PENAJAM – Dinas Pekerjaan Umum, Penataan Ruang, dan Perumahan Rakyat (PUPR-PERA) Kalimantan Timur memastikan pembangunan ruas Jalan Sotek-Bongan tetap menjadi salah satu proyek prioritas pada 2026. Infrastruktur yang menghubungkan Kabupaten Penajam Paser Utara (PPU) dengan Kutai Barat itu dipastikan berlanjut menggunakan anggaran APBD murni.
Kepala Dinas PUPR-PERA Kaltim, Aji Muhammad Fitra Firnanda, menegaskan informasi yang menyebut proyek tersebut ditunda tidak benar. Menurutnya, pembangunan tetap dilaksanakan secara bertahap hingga akses jalan tersambung sepenuhnya.
“Tahun ini kita ada lokasi untuk Sotek-Bongan dan akan terus kita lanjutkan sampai tembus. Untuk tahun ini, pengerjaan kita mulai dari sisi Bongan menuju arah PPU,” ujarnya saat ditemui di Kantor Bupati PPU, Rabu (24/6).
Baca Juga: Gubernur Rudy Mas’ud Genjot Kelapa Genjah, Siapkan Jalan Menuju Hilirisasi Industri Kaltim
Pemprov Kaltim telah mengalokasikan anggaran sebesar Rp39 miliar melalui APBD Murni Tahun Anggaran 2026 untuk melanjutkan pembangunan ruas tersebut.
Saat ini, proyek memasuki tahap persiapan pengadaan barang dan jasa sebelum pekerjaan fisik dimulai.
“Anggarannya sementara Rp39 miliar dari APBD murni. Saat ini kami sedang dalam tahap persiapan pengadaan. Fokus pengerjaan aspal ini ditargetkan selesai hingga akhir tahun 2026,” katanya.
Fitra optimistis pengerjaan dapat berjalan sesuai jadwal setelah proses pengadaan rampung. Pembangunan pada tahun ini difokuskan pada ruas yang telah ditetapkan berdasarkan kemampuan anggaran.

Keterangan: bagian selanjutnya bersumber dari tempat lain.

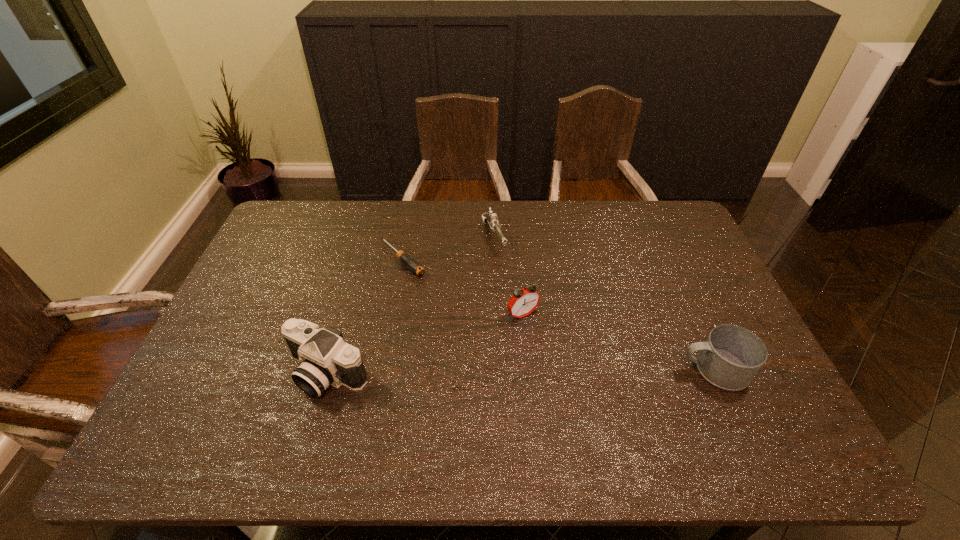
Identify the location of object that stands as the third closest to the rightmost object. (414, 266).

Identify the location of blank area in the image that satisfies the following two spatial constraints: 1. on the back side of the alarm clock; 2. on the right side of the tallest object. (345, 315).

Where is `free spot that satisfies the following two spatial constraints: 1. on the back side of the third farthest object; 2. on the right side of the tallest object`? This screenshot has height=540, width=960. free spot that satisfies the following two spatial constraints: 1. on the back side of the third farthest object; 2. on the right side of the tallest object is located at coordinates (345, 315).

Locate an element on the screen. blank space that satisfies the following two spatial constraints: 1. on the front side of the third farthest object; 2. on the left side of the gun is located at coordinates (496, 315).

Locate an element on the screen. vacant space that satisfies the following two spatial constraints: 1. on the front side of the gun; 2. on the side of the rightmost object with the handle is located at coordinates (498, 369).

Find the location of `free space in the image that satisfies the following two spatial constraints: 1. on the front side of the gun; 2. on the side of the rightmost object with the handle`. free space in the image that satisfies the following two spatial constraints: 1. on the front side of the gun; 2. on the side of the rightmost object with the handle is located at coordinates (498, 369).

The image size is (960, 540). What are the coordinates of `blank area in the image that satisfies the following two spatial constraints: 1. on the back side of the mug; 2. on the side of the tallest object with the handle` in the screenshot? It's located at (329, 369).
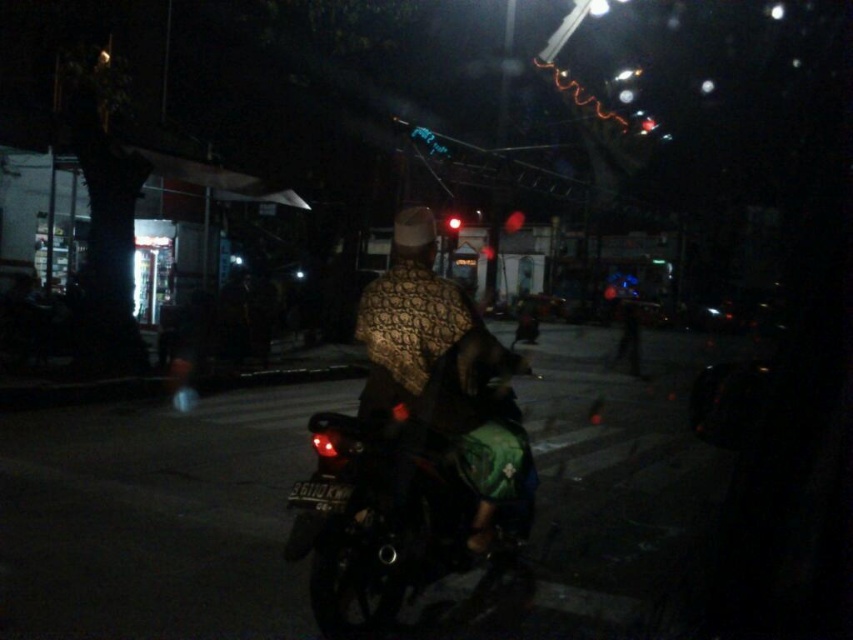
Which is above, shiny black motorcycle at center or red glass traffic light at center?

red glass traffic light at center is higher up.

Is shiny black motorcycle at center to the right of red glass traffic light at center from the viewer's perspective?

In fact, shiny black motorcycle at center is to the left of red glass traffic light at center.

Find the location of a particular element. This screenshot has width=853, height=640. shiny black motorcycle at center is located at coordinates (396, 518).

Does patterned fabric at center have a lesser height compared to red glass traffic light at center?

Yes.

This screenshot has width=853, height=640. What do you see at coordinates (439, 372) in the screenshot?
I see `patterned fabric at center` at bounding box center [439, 372].

Find the location of a particular element. Image resolution: width=853 pixels, height=640 pixels. patterned fabric at center is located at coordinates tap(439, 372).

Is shiny black motorcycle at center shorter than patterned fabric at center?

Incorrect, shiny black motorcycle at center's height does not fall short of patterned fabric at center's.

Where is `shiny black motorcycle at center`? The width and height of the screenshot is (853, 640). shiny black motorcycle at center is located at coordinates (396, 518).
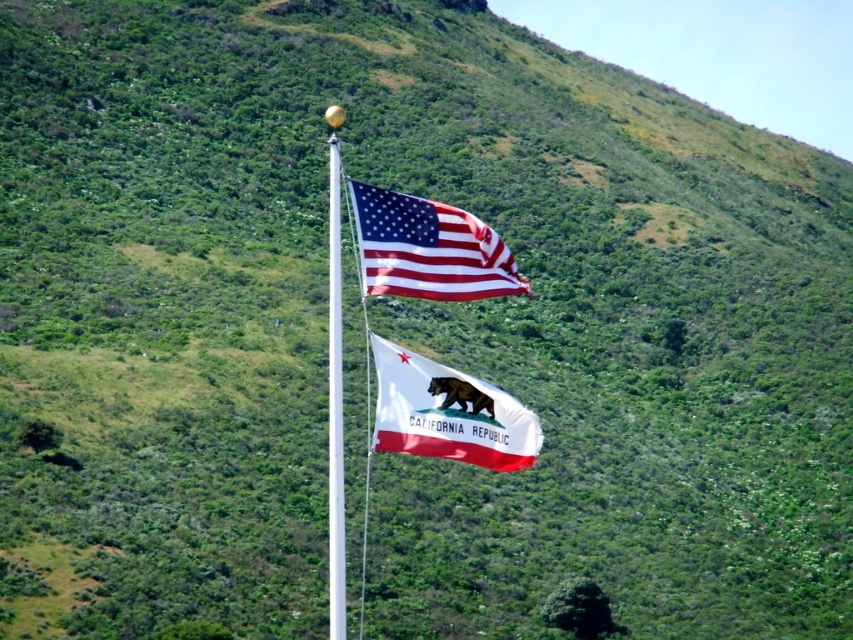
You are a photographer trying to capture both the matte fabric flag at upper center and the white glossy flag pole at center in a single frame. Based on their sizes, which object will appear smaller in the photo?

The matte fabric flag at upper center occupies less space than the white glossy flag pole at center, so it will appear smaller in the photo.

Based on the photo, you are a painter standing 20 meters away from the white fabric flag at center and the white glossy flag pole at center. You want to paint both objects in a single canvas. Given that your canvas can only capture objects within a 15 meter distance, will both objects be visible in your painting?

The white fabric flag at center and white glossy flag pole at center are 14.08 meters apart. Since the distance between them is less than 15 meters, both objects will be within the 15 meter range and thus visible in the painting.

You are a photographer trying to capture both the white fabric flag at center and the matte fabric flag at upper center in a single frame. Based on their sizes, which flag would appear smaller in the photo?

The white fabric flag at center appears smaller in the photo because its width is less than the matte fabric flag at upper center.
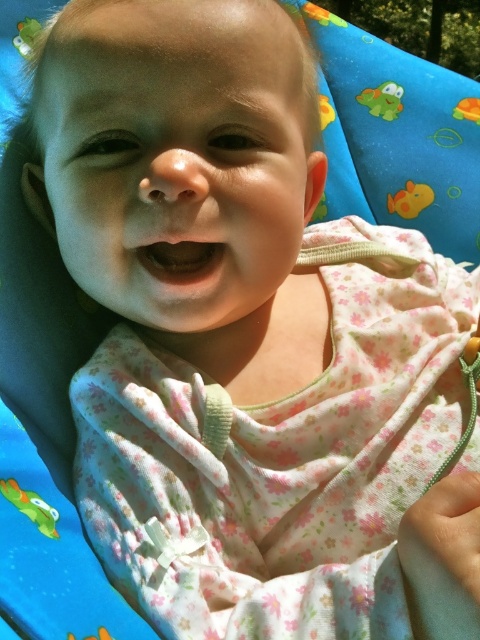
Question: Can you confirm if yellow rubber duck at upper right is positioned to the right of green plastic frog at upper left?

Choices:
 (A) yes
 (B) no

Answer: (A)

Question: Estimate the real-world distances between objects in this image. Which object is farther from the green plastic frog at upper left?

Choices:
 (A) yellow rubber duck at upper right
 (B) pink fabric mouth at center
 (C) green rubber duck at lower left

Answer: (C)

Question: Which object is positioned closest to the green rubber turtle at upper center?

Choices:
 (A) pink fabric mouth at center
 (B) yellow rubber duck at upper right
 (C) green rubber duck at lower left

Answer: (B)

Question: Is pink fabric mouth at center to the right of green plastic frog at upper left from the viewer's perspective?

Choices:
 (A) no
 (B) yes

Answer: (B)

Question: Is green rubber turtle at upper center to the left of yellow rubber duck at upper right from the viewer's perspective?

Choices:
 (A) yes
 (B) no

Answer: (A)

Question: Which object is the farthest from the pink fabric mouth at center?

Choices:
 (A) green rubber turtle at upper center
 (B) green rubber duck at lower left
 (C) yellow rubber duck at upper right
 (D) green plastic frog at upper left

Answer: (A)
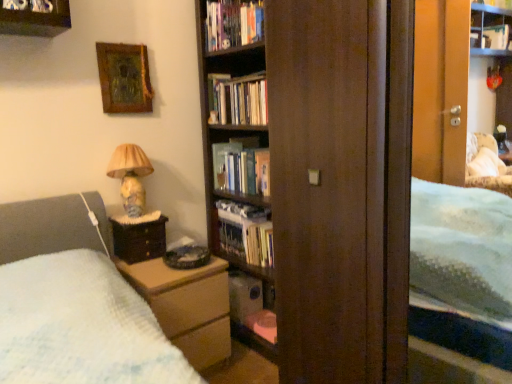
What do you see at coordinates (245, 232) in the screenshot? This screenshot has width=512, height=384. I see `hardcover book at center, positioned as the 2th book in bottom-to-top order` at bounding box center [245, 232].

Locate an element on the screen. brown wood nightstand at left is located at coordinates (139, 240).

The image size is (512, 384). Describe the element at coordinates (139, 240) in the screenshot. I see `brown wood nightstand at left` at that location.

Describe the element at coordinates (124, 78) in the screenshot. This screenshot has width=512, height=384. I see `wooden framed artwork at upper left` at that location.

You are a GUI agent. You are given a task and a screenshot of the screen. Output one action in this format:
    pyautogui.click(x=<x>, y=<y>)
    Task: Click on the hardcover book at center, positioned as the 2th book in bottom-to-top order
    
    Given the screenshot: What is the action you would take?
    pyautogui.click(x=245, y=232)

From the image's perspective, which is above, wooden framed artwork at upper left or hardcover book at center?

wooden framed artwork at upper left.

What's the angular difference between wooden framed artwork at upper left and hardcover book at center's facing directions?

90 degrees separate the facing orientations of wooden framed artwork at upper left and hardcover book at center.

In terms of height, does wooden framed artwork at upper left look taller or shorter compared to hardcover book at center?

Considering their sizes, wooden framed artwork at upper left has more height than hardcover book at center.

From a real-world perspective, is wooden framed artwork at upper left positioned above or below hardcover book at center?

wooden framed artwork at upper left is above hardcover book at center.

Are hardcover book at center, which is the 4th book in top-to-bottom order, and matte ceramic lamp at left making contact?

hardcover book at center, which is the 4th book in top-to-bottom order, and matte ceramic lamp at left are not in contact.

Does point (258, 215) come in front of point (136, 159)?

No, (258, 215) is behind (136, 159).

The height and width of the screenshot is (384, 512). There is a matte ceramic lamp at left. What are the coordinates of `the 2nd book below it (from a real-world perspective)` in the screenshot? It's located at (245, 232).

Is hardcover book at center, which is counted as the third book, starting from the bottom, positioned behind matte plastic shelf at lower center?

No.

Are hardcover book at center, arranged as the 3th book when viewed from the top, and matte plastic shelf at lower center beside each other?

Result: hardcover book at center, arranged as the 3th book when viewed from the top, and matte plastic shelf at lower center are not in contact.

Can you confirm if hardcover book at center, which is counted as the third book, starting from the bottom, is bigger than matte plastic shelf at lower center?

Yes, hardcover book at center, which is counted as the third book, starting from the bottom, is bigger than matte plastic shelf at lower center.

Looking at this image, does hardcover book at center, arranged as the 3th book when viewed from the top, turn towards matte plastic shelf at lower center?

No, hardcover book at center, arranged as the 3th book when viewed from the top, is not facing towards matte plastic shelf at lower center.

Which is correct: hardcover book at center, positioned as the 2th book in bottom-to-top order, is inside hardcover book at upper center, acting as the 1th book starting from the top, or outside of it?

hardcover book at center, positioned as the 2th book in bottom-to-top order, cannot be found inside hardcover book at upper center, acting as the 1th book starting from the top.

From a real-world perspective, is hardcover book at center, positioned as the 2th book in bottom-to-top order, located higher than hardcover book at upper center, the 5th book positioned from the bottom?

No, from a real-world perspective, hardcover book at center, positioned as the 2th book in bottom-to-top order, is not over hardcover book at upper center, the 5th book positioned from the bottom

Is point (259, 237) closer or farther from the camera than point (253, 17)?

Point (259, 237).

Is hardcover book at center, positioned as the 2th book in bottom-to-top order, placed right next to hardcover book at upper center, acting as the 1th book starting from the top?

hardcover book at center, positioned as the 2th book in bottom-to-top order, is not next to hardcover book at upper center, acting as the 1th book starting from the top, and they're not touching.

Considering the points (139, 189) and (231, 311), which point is behind, point (139, 189) or point (231, 311)?

The point (231, 311) is more distant.

At what (x,y) coordinates should I click in order to perform the action: click on shelf that appears on the right of matte ceramic lamp at left. Please return your answer as a coordinate pair (x, y). The image size is (512, 384). Looking at the image, I should click on (252, 307).

Between matte ceramic lamp at left and matte plastic shelf at lower center, which one appears on the left side from the viewer's perspective?

Positioned to the left is matte ceramic lamp at left.

How different are the orientations of matte ceramic lamp at left and matte plastic shelf at lower center in degrees?

The facing directions of matte ceramic lamp at left and matte plastic shelf at lower center are 87 degrees apart.

Looking at this image, considering the relative sizes of hardcover book at center, marked as the second book in a top-to-bottom arrangement, and matte plastic shelf at lower center in the image provided, is hardcover book at center, marked as the second book in a top-to-bottom arrangement, taller than matte plastic shelf at lower center?

Yes.

Is hardcover book at center, marked as the second book in a top-to-bottom arrangement, inside or outside of matte plastic shelf at lower center?

hardcover book at center, marked as the second book in a top-to-bottom arrangement, is not enclosed by matte plastic shelf at lower center.

Is hardcover book at center, which appears as the 4th book when ordered from the bottom, not close to matte plastic shelf at lower center?

No, hardcover book at center, which appears as the 4th book when ordered from the bottom, is not far from matte plastic shelf at lower center.

Is hardcover book at center, marked as the second book in a top-to-bottom arrangement, positioned with its back to matte plastic shelf at lower center?

No, hardcover book at center, marked as the second book in a top-to-bottom arrangement, is not facing away from matte plastic shelf at lower center.

Based on their positions, is wooden framed artwork at upper left located to the left or right of matte plastic shelf at lower center?

Based on their positions, wooden framed artwork at upper left is located to the left of matte plastic shelf at lower center.

This screenshot has width=512, height=384. I want to click on shelf below the wooden framed artwork at upper left (from the image's perspective), so click(x=252, y=307).

Which is in front, point (116, 113) or point (242, 320)?

The point (116, 113) is more forward.

In the scene shown: From the image's perspective, is wooden framed artwork at upper left located above matte plastic shelf at lower center?

Indeed, from the image's perspective, wooden framed artwork at upper left is shown above matte plastic shelf at lower center.

In the image, there is a wooden framed artwork at upper left. What are the coordinates of `paperback book below it (from a real-world perspective)` in the screenshot? It's located at (223, 162).

From the image's perspective, count 1st books downward from the matte ceramic lamp at left and point to it. Please provide its 2D coordinates.

[(245, 232)]

Based on their spatial positions, is matte ceramic lamp at left or brown wood nightstand at left further from wooden bookcase at center?

matte ceramic lamp at left.

When comparing their distances from wooden bookcase at center, does hardcover book at upper center, acting as the 1th book starting from the top, or matte ceramic lamp at left seem closer?

matte ceramic lamp at left lies closer to wooden bookcase at center than the other object.

Based on their spatial positions, is brown wood nightstand at left or matte plastic shelf at lower center closer to wooden framed artwork at upper left?

brown wood nightstand at left lies closer to wooden framed artwork at upper left than the other object.

Based on their spatial positions, is matte plastic shelf at lower center or hardcover book at center, positioned as the 2th book in bottom-to-top order, further from brown wood nightstand at left?

matte plastic shelf at lower center is positioned further to the anchor brown wood nightstand at left.

When comparing their distances from hardcover book at upper center, acting as the 1th book starting from the top, does brown wood nightstand at left or matte plastic shelf at lower center seem further?

matte plastic shelf at lower center lies further to hardcover book at upper center, acting as the 1th book starting from the top, than the other object.

In the scene shown: Which object lies nearer to the anchor point matte plastic shelf at lower center, hardcover book at center, the 5th book in the top-to-bottom sequence, or hardcover book at center, which appears as the 4th book when ordered from the bottom?

hardcover book at center, the 5th book in the top-to-bottom sequence.

Considering their positions, is hardcover book at center, marked as the 1th book in a bottom-to-top arrangement, positioned closer to hardcover book at center than wooden bookcase at center?

Based on the image, hardcover book at center, marked as the 1th book in a bottom-to-top arrangement, appears to be nearer to hardcover book at center.

Which object lies further to the anchor point hardcover book at center, which is counted as the third book, starting from the bottom, brown wood nightstand at left or wooden framed artwork at upper left?

Among the two, wooden framed artwork at upper left is located further to hardcover book at center, which is counted as the third book, starting from the bottom.

The image size is (512, 384). In order to click on paperback book between hardcover book at center, marked as the second book in a top-to-bottom arrangement, and hardcover book at center, which is the 4th book in top-to-bottom order, in the up-down direction in this screenshot , I will do `click(223, 162)`.

I want to click on table lamp between wooden bookcase at center and hardcover book at center in the front-back direction, so click(130, 176).

Image resolution: width=512 pixels, height=384 pixels. I want to click on paperback book between hardcover book at center, which appears as the 4th book when ordered from the bottom, and wooden chest of drawers at lower left vertically, so click(223, 162).

Locate an element on the screen. Image resolution: width=512 pixels, height=384 pixels. table lamp between wooden bookcase at center and hardcover book at center, the 5th book in the top-to-bottom sequence, from front to back is located at coordinates (130, 176).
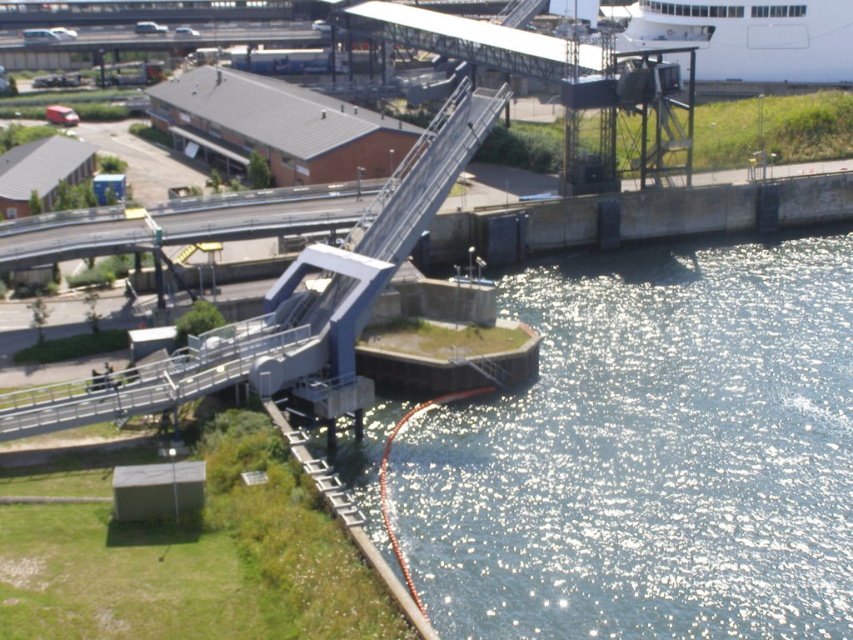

Ia menambahkan, pembangunan Jalan Sotek-Bongan tidak berhenti pada tahun ini. Dinas PUPR-PERA Kaltim telah menyiapkan rencana kelanjutan proyek pada 2027 agar konektivitas antara PPU dan Kutai Barat dapat segera terwujud.
Menurutnya, penyelesaian ruas jalan tersebut akan meningkatkan aksesibilitas antarwilayah sekaligus mendukung kelancaran mobilitas masyarakat dan distribusi logistik di Kalimantan Timur.
“Pembangunan akan kami lanjutkan secara bertahap hingga ruas jalan ini benar-benar tembus dan memberikan manfaat maksimal bagi masyarakat,” pungkasnya.